In the current literature, new pharmacological agents have started to appear to improve endothelial function in different patient populations. Among them, allopurinol as a XO inhibitor showed some benefit to endothelial function that is most noticeable in CHF patients. This is because circulating XO can bind to the endothelial surface where reactive oxygen species (ROS) are produced to contribute to endothelial dysfunction [77], and because uric acid per se has been found to correlate negatively with FMD readings [78]. In a recent meta-analysis that included a total of 197 patients with CHF with LV systolic dysfunction with ischemic and non-ischemic etiology (NYHA class II–III), allopurinol 300 mg dose administered for a period of 1 week to 3 months improved endothelial function with a standardized mean difference of 0.776 (95%CI; 0.429–1.122, p < 0.001) [79].

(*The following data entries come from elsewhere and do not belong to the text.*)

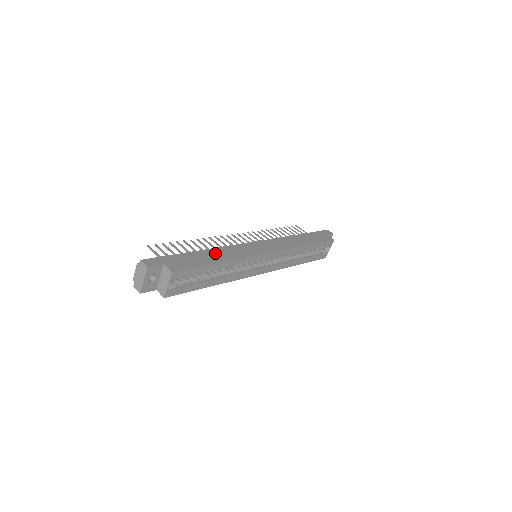
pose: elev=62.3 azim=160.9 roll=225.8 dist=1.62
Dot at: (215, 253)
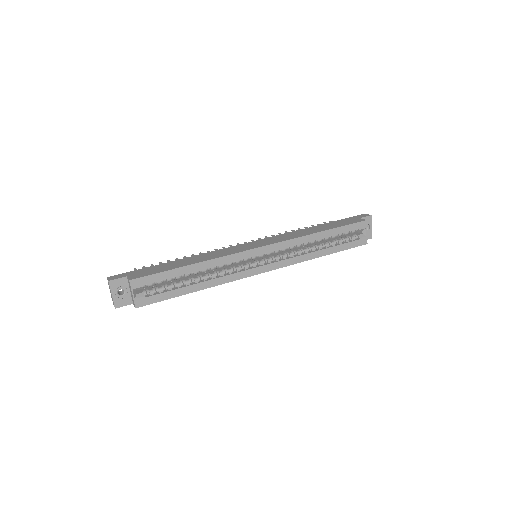
Dot at: (192, 259)
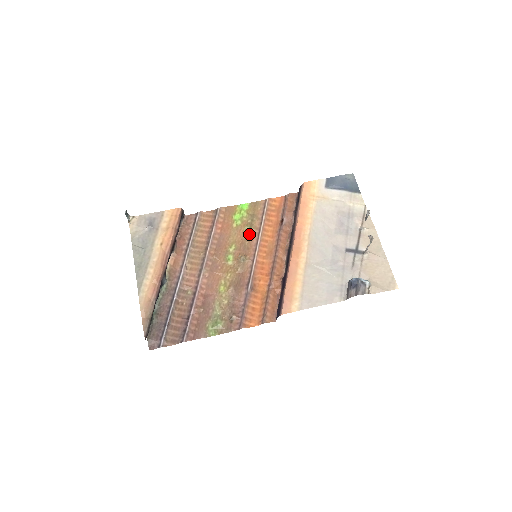
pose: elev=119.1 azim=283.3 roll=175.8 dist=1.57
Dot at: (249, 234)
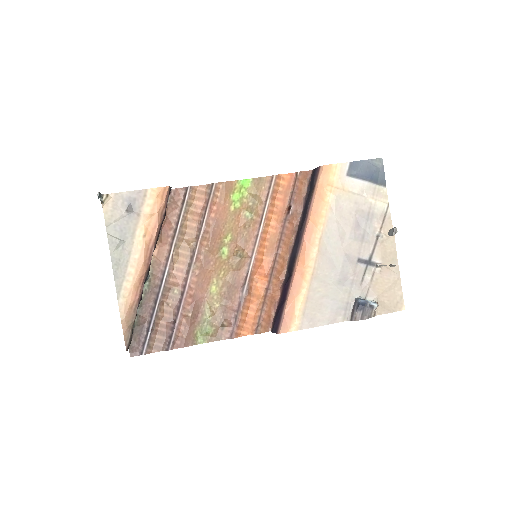
Dot at: (249, 222)
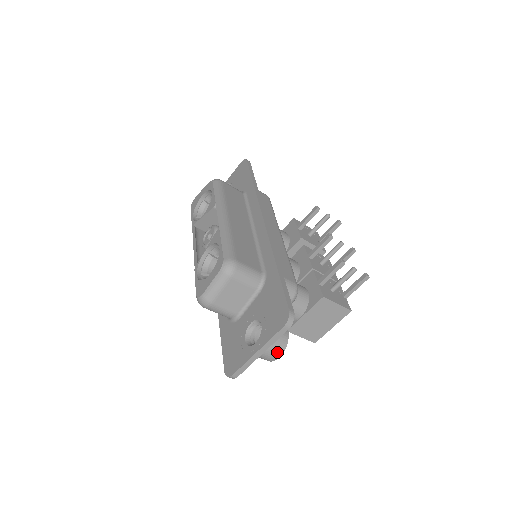
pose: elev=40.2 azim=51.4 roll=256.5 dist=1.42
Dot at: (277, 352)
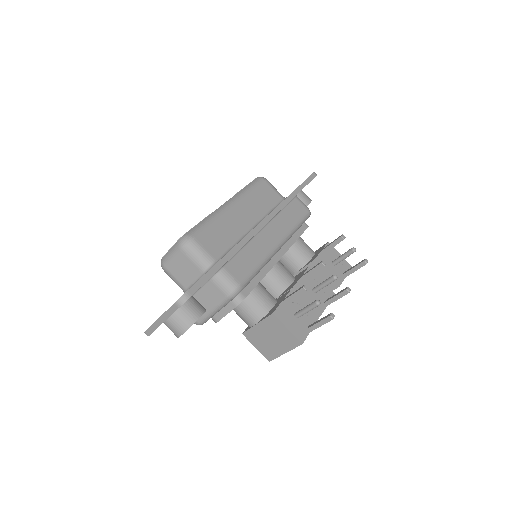
Dot at: (178, 329)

Levosimendan is a calcium-sensitizing agent used for the management of HFrEF. It has been shown to possess vasodilatory properties via inhibition of phosphodiesterase III, desensitization of contractile proteins to calcium, and by the opening of ATP-sensitive K+ channels. In addition, it induces eNOS-dependent NO production in coronary endothelial cells in animal models [80]. It has also been shown to improve endothelial function assessed via FMD in 26 patients with CHF with LV systolic dysfunction with ischemic and non-ischemic etiology (NYHA class II–III). Such a benefit was associated with the inhibition of vascular inflammation [81].

After the beneficial effects of ivabradine on clinical outcomes in CHF patients with LV systolic dysfunction [82] (SHIFT trial), and its benefit on ventricular-arterial coupling (VAC), its effect on endothelial function and VAC was assessed in 30 CHF patients with LV systolic dysfunction due to hypertensive heart disease predominantly (NYHA class II). Ivabradine was administered with a dose of 10 mg/d for 4 months, and it showed an improvement in endothelial function at the microvascular level [83].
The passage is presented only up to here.